Stress + Uncertainty vs. Slow and Steady Accumulation
Yes, there is undoubtedly money to be made when venturing outside the let's call it gold standard in terms of domain names (dot com) as well as cryptocurrencies (Bitcoin) but more likely than not, the path in question will bring a fair bit more stress as well as uncertainty in your life... why put yourself through that?
Warren Buffett used to say that some of the best companies out there from a value investing perspective are those that are boring and anything but in the spotlight. He is hardly the only investing legend articulating such a viewpoint and at the end of the day, the bottom line is this: the overwhelming majority of those who are reading this have time. They do. Yes, the domain industry tends to be more mature than the crypto one and as such, many of you most likely aren't exactly in your twenties but the same "you have time" principle is also valid for the midlife crisis territory readers and if you believe this is nothing more than a feel-good exaggeration, I would strongly recommend browsing through some of Gary Vaynerchuk's videos to see the perspective of an ultra-successful entrepreneur who was not a "whiz kid" who hit is big when he was very young. On the contrary, he was what one could call a relatively late bloomer and... well, so what? Right from the beginning, he played the long-term game knowing that he has plenty of time left and that put him in a position of strength compared to those who chase the proverbial quick buck.
If you feel the need for excitement, by all means, try gold standard alternatives on for size but I can pretty much assure you that the initial excitement will wear off relatively quickly and be replaced with stress and uncertainty. Before you know it, you end up hating everything there is to hate about your decision and yearn for sustainability rather than rollercoaster rides.
Why Refuse a Generous Value Proposition?
At the end of the day, whether we are talking about domain names or cryptocurrencies, the two gold standard choices provide a more than generous balance between asset appreciation potential and a proven track record. We are most definitely still in the early stages of the internet and arguments which revolve around the two proven players we have discussed through today's article being too mature to put enough potential on the table are ludicrous at best.
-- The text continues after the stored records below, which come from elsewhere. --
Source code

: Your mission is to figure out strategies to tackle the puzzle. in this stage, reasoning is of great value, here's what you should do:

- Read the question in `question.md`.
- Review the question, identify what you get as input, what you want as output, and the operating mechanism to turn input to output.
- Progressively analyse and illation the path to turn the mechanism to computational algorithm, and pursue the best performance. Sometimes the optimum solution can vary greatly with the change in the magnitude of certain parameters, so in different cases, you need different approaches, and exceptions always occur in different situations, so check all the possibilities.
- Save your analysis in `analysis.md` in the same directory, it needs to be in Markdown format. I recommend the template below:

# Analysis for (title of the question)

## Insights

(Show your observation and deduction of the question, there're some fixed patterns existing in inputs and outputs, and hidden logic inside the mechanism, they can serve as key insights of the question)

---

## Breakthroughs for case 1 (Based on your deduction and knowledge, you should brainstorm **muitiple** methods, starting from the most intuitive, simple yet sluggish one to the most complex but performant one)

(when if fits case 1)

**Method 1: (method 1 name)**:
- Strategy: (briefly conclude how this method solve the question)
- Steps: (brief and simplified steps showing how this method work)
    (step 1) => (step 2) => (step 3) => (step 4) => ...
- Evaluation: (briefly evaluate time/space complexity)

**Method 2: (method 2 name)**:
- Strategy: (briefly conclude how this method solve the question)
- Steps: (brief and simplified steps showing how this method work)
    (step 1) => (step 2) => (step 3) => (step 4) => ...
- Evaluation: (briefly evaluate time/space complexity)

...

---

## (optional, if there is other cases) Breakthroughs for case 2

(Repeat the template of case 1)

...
The decision is yours and nobody else's to make. While it is understandable that high-risk approaches seem tempting for reasons which range from profit potential to the thrill of the chase, it might be wise to look at your life as well as career with the big picture in mind and understand that excessive risk-taking can and will lead to burnout, whereas pacing yourself and embracing a proven "foundation + steel framing" combination for the proverbial house you are building may very well prove to be the wiser as well as empirically validated option in light of the fact that case study after case study involving leaders of various industries proves that embracing sustainability tends to be a common denominator. If you have a model that works right in front of you, why fight it?